_EXERCISE REQUIREMENTS:_ Retype every line from the start of the entries below down to the line with "left knee: (373, 200)", both ends included; skip the pictures.

Limb landmark coordinates
##############################

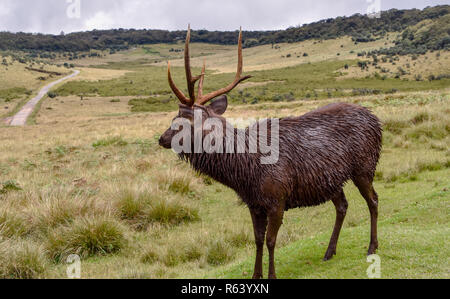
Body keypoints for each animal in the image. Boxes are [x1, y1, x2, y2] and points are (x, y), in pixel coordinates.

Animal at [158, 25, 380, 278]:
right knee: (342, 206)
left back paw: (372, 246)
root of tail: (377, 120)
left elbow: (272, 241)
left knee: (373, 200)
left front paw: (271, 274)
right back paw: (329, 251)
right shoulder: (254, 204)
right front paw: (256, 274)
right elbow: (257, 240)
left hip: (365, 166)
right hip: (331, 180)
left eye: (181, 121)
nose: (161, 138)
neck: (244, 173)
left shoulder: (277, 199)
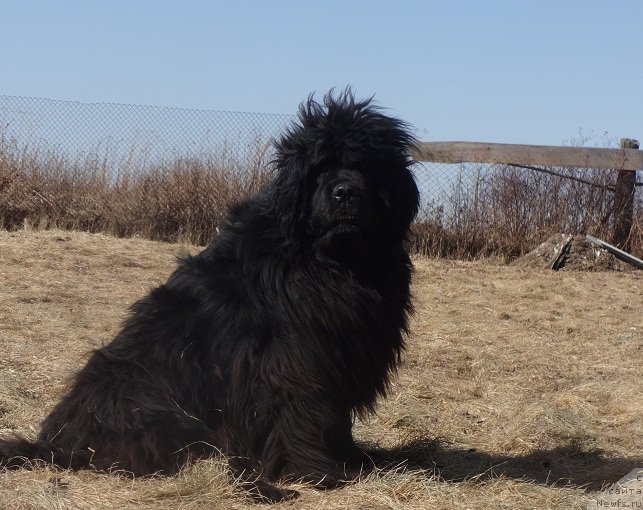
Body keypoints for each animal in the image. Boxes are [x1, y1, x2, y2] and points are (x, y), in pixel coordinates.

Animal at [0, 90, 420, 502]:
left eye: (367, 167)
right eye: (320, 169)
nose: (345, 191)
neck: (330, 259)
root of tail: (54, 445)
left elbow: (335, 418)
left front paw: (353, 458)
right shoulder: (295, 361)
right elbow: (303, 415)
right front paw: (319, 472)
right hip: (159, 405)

##############################

_SOLUTION TO THE EXERCISE:_
Body keypoints for each animal in the image. Boxes are [x1, y1, x2, y2] and points are (x, y), in pixel coordinates.

Animal at [158, 25, 380, 278]:
right knee: (342, 206)
left back paw: (372, 246)
root of tail: (377, 120)
left elbow: (272, 241)
left knee: (373, 200)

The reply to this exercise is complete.